Being ITA “individuals”, ITA trusts must file tax returns. But why, unlike other ITA “individuals” (even if it has no income), do they must file information returns?

This makes sense if the trust property is deemed as Canada’s public money. The owner, Canada, wants information on who is handling its property. It also wants information on the contractual relationships between such trust parties.

3 Canada Income Tax Trusts: Can Deem Trust Property as Any Trust Party’s

Canada can also deem the ITA trust property as belonging to any trust party. But, from earlier, that is normally not possible if it is a real trust.
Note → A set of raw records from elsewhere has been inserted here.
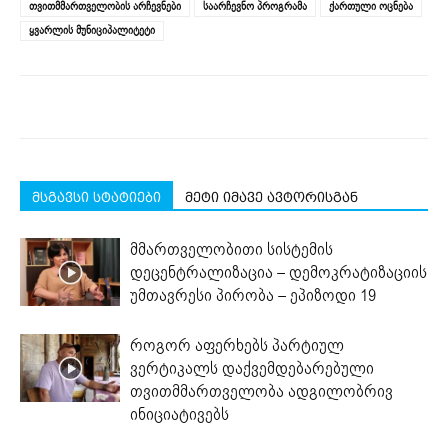
თვითმმართველობის არჩევნები
საარჩევნო პროგრამა
ქართული ოცნება
window)
window)
window)
window)
window)
ყვარლის მუნიციპალიტეტი
მსგავსი სტატიები
მეტი იმავე ავტორისგან
მმართველობითი სისტემის
დეცენტრალიზაცია – დემოკრატიზაციის
უმთავრესი პირობა – ეპიზოდი 19
როგორ აფერხებს პარტიულ
ვერტიკალს დაქვემდებარებული
თვითმმართველობა ადგილობრივ
ინიციატივებს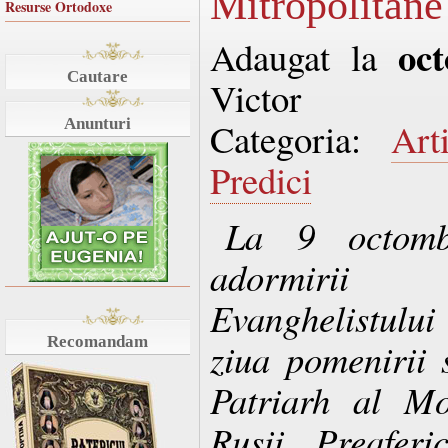
Mitropolitane
Resurse Ortodoxe
oc
Adaugat la
Cautare
Victor
Anunturi
Categoria:
Art
Predici
La 9 octomb
adormirii 
Evanghelistulu
Recomandam
ziua pomenirii s
Patriarh al Mo
Rusii, Preaferi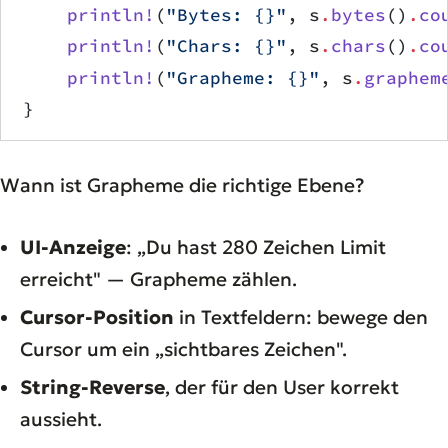
    println!
(
"Bytes: {}"
, s
.
bytes
()
.
co
    println!
(
"Chars: {}"
, s
.
chars
()
.
co
    println!
(
"Grapheme: {}"
, s
.
graphem
}
Wann ist Grapheme die richtige Ebene?
UI-Anzeige
: „Du hast 280 Zeichen Limit
erreicht" — Grapheme zählen.
Cursor-Position
in Textfeldern: bewege den
Cursor um ein „sichtbares Zeichen".
String-Reverse
, der für den User korrekt
aussieht.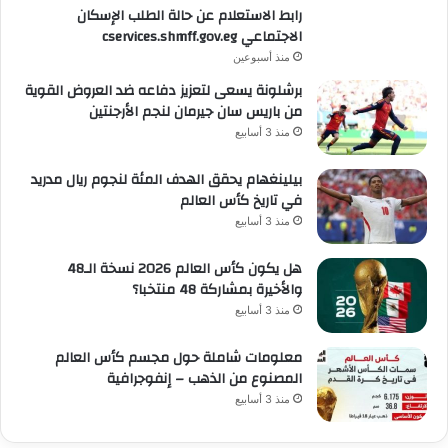
رابط الاستعلام عن حالة الطلب الإسكان
الاجتماعي cservices.shmff.gov.eg
منذ أسبوعين
برشلونة يسعى لتعزيز دفاعه ضد العروض القوية
من باريس سان جيرمان لنجم الأرجنتين
منذ 3 أسابيع
بيلينغهام يحقق الهدف المئة لنجوم ريال مدريد
في تاريخ كأس العالم
منذ 3 أسابيع
هل يكون كأس العالم 2026 نسخة الـ48
والأخيرة بمشاركة 48 منتخبا؟
منذ 3 أسابيع
معلومات شاملة حول مجسم كأس العالم
المصنوع من الذهب – إنفوجرافية
منذ 3 أسابيع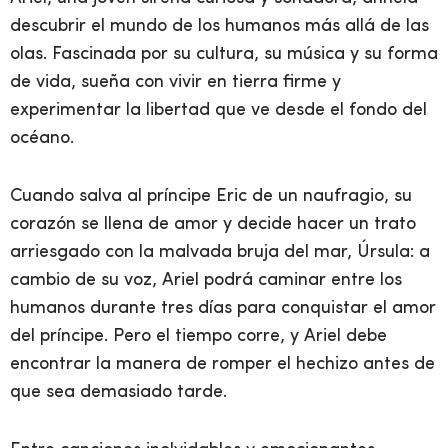
descubrir el mundo de los humanos más allá de las
olas. Fascinada por su cultura, su música y su forma
de vida, sueña con vivir en tierra firme y
experimentar la libertad que ve desde el fondo del
océano.
Cuando salva al príncipe Eric de un naufragio, su
corazón se llena de amor y decide hacer un trato
arriesgado con la malvada bruja del mar, Úrsula: a
cambio de su voz, Ariel podrá caminar entre los
humanos durante tres días para conquistar el amor
del príncipe. Pero el tiempo corre, y Ariel debe
encontrar la manera de romper el hechizo antes de
que sea demasiado tarde.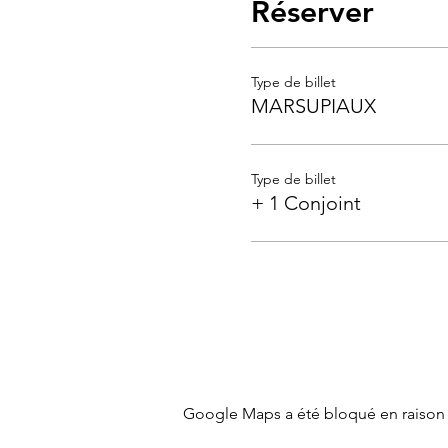
Réserver
Type de billet
MARSUPIAUX
Type de billet
+ 1 Conjoint
Google Maps a été bloqué en raison 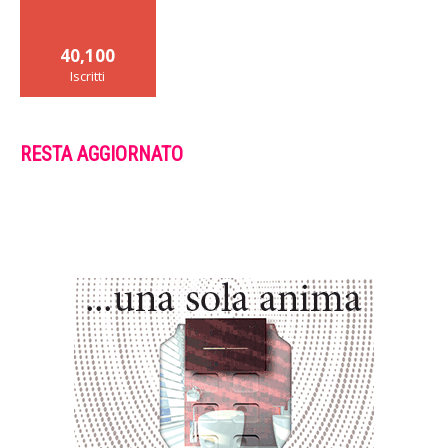
40,100
Iscritti
RESTA AGGIORNATO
However, since Canada can deem any trust party as handling that trust’s income as Canada’s public money, it makes sense Canada can also deem the trust property to belong to any such trust party.

Conclusion

A Canada income tax “trust” is NOT a real trust. Apu’s Theory offers plausible explanations of how the ITA treats ITA trusts. In conclusion, it seems ITA trust treatments corroborate Apu’s Theory.

  1. The 1535 Statute of Uses is one of the King’s attempts to tax trusts.
  2. See also: Apu’s Theory, Part 2; Apu’s Theory, Part 3; and Apu’s Theory, Part 4.  
  3. Trusts are in the Income Tax Act, s.104 to 108
  4. For example, Tax Planning Using Family Trusts, 2nd Ed., page 4, Canadian Institute of Charted Accountants: “Unlike a corporation, a trust is neither a person nor an entity”. Three lawyers wrote it.  
  5. Quoted from CICA. 
  6. The Charter of Rights and Freedoms, 1982. 
  7. Real trusts are under the jurisdiction of the Constitution Act, 1867, s.92(13), being a property and civil right within the Provinces. It is also why Provinces have their own Trustee Acts
  8. By ITA s.104(2), as an “individual” defined by ITA s.248(1)
  9. “Public money” defined by section 2 of Canada’s Financial Administration Act. Also called Canada’s Consolidated Revenue Fund.